Pour condamner M. X à payer à M. et Mme Y la somme de 10 285,83 euros en réparation de leur préjudice, outre celle de 15,05 euros TTC par jour au titre des frais de gardiennage, l'arrêt, après avoir constaté que M. X n'avait informé ni le tribunal, ni les autres parties de sa procédure collective, et qu'il n'avait pas avisé le liquidateur judiciaire de l'existence de l'instance en cours devant le tribunal de grande instance, retient qu'en dissimulant au liquidateur l'existence de ces créanciers potentiels, ce qui avait eu pour effet de priver ceux-ci de l'avertissement d'avoir à déclarer leurs créances, M. X avait sciemment porté atteinte aux droits des consorts Y et que si l'article L. 643-11 IV du Code de commerce dispose que le jugement de clôture de liquidation judiciaire pour insuffisance d'actif ne fait pas recouvrer aux créanciers l'exercice individuel de leurs actions contre le débiteur, il fait cependant exception à cette règle en cas de fraude à l'égard d'un ou de plusieurs créanciers ;
 
En se déterminant ainsi, sans constater que le tribunal de commerce de Mâcon avait, lors de la clôture de la liquidation judiciaire de M. X, autorisé la reprise des actions individuelles de tout créancier, pour fraude à l'égard d'un ou de plusieurs d'entre eux, ou que M. et Mme Y avaient obtenu cette autorisation, postérieurement à la clôture et avant qu'elle ne statue, la cour d'appel a privé sa décision de base légale ».

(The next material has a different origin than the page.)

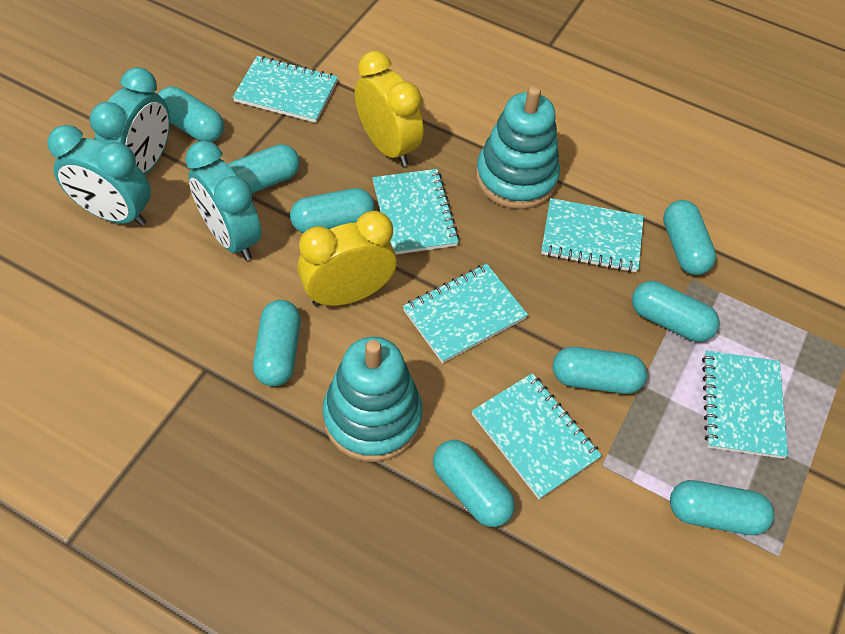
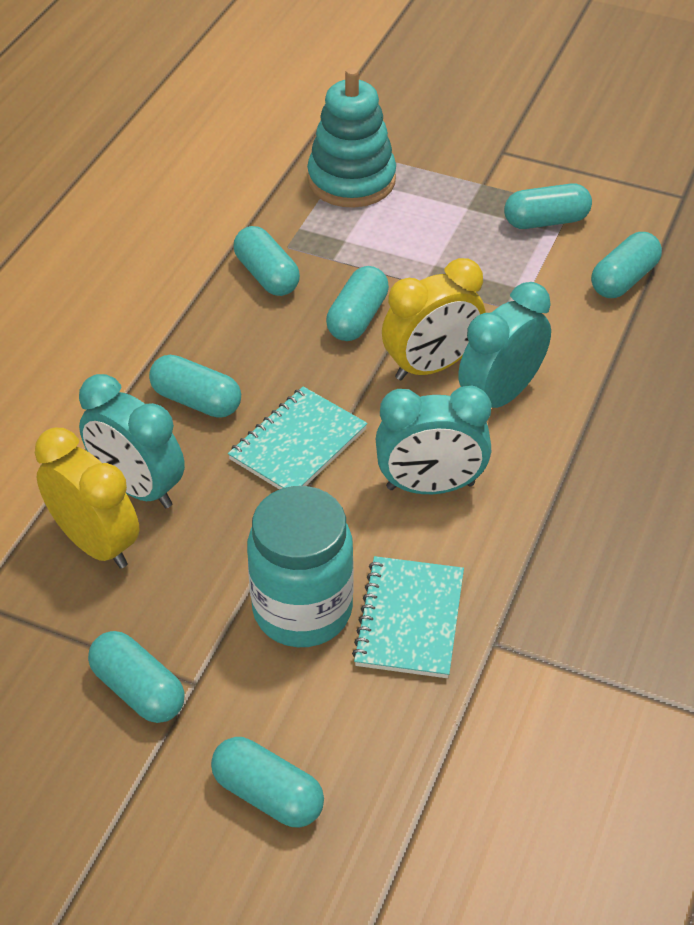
turquoise capsule: 9 -> 7
turquoise jar: 0 -> 1
turquoise notebook: 6 -> 2
turquoise stacking toy: 2 -> 1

Cass. com., 5 fév. 2020, n°18-22.569, P+B *
 
Redressement judiciaire – plan de cession – actes nécessaires
« Vu l'article L. 631-22, alinéa 2, du Code de commerce ;
En cas d'adoption d'un plan de cession, l'administrateur ne reste en fonction que pour passer les actes nécessaires à la réalisation de la cession ;
 
Selon l'arrêt attaqué (Paris, 15 mai 2018), que la société Necotrans Holding a été mise en redressement judiciaire le 29 juin 2017, les sociétés MJA et Brouard-Daudé étant désignées mandataires judiciaires et les sociétés Catherine Poli, devenue AJRS et Thévenot Partners administrateurs judiciaires ; que le 25 août 2017, le tribunal a arrêté le plan de cession de la société Necotrans Holding et ordonné la cession à la société Octavia des titres que la société débitrice détenait dans le capital de la société Necotrans Mining ; que la société Padang Trust Singapore, associée minoritaire de cette société, se prévalant d'une clause d'inaliénabilité convenue entre la société débitrice et elle-même ainsi que d'un droit de préemption, a formé tierce opposition-nullité au jugement arrêtant le plan, en soutenant que le tribunal avait commis un excès de pouvoir en ordonnant la cession des titres au mépris de leur inaliénabilité conventionnelle ; que le tribunal a déclaré irrecevable la tierce-opposition nullité ; que par l'arrêt attaqué, la cour d'appel a annulé ce jugement ainsi que celui arrêtant le plan de cession, en ce qu'il ordonnait le transfert des titres ;
La mission des administrateurs de réaliser les actes nécessaires à la cession ne leur permettant pas de discuter du périmètre de celle-ci, tel qu'arrêté par la cour d'appel, le pourvoi formé par les sociétés AJRS et Thevenot Partners est irrecevable ;
L'irrecevabilité du pourvoi principal entraîne celle du pourvoi incident, formé par les liquidateurs après l'expiration du délai de dépôt du mémoire en demande »
Cass. com., 5 fév. 2020, n°18-19.576, P+B *
 
 
*Le lien vers la référence documentaire sera actif à partir du 10 mars 2020.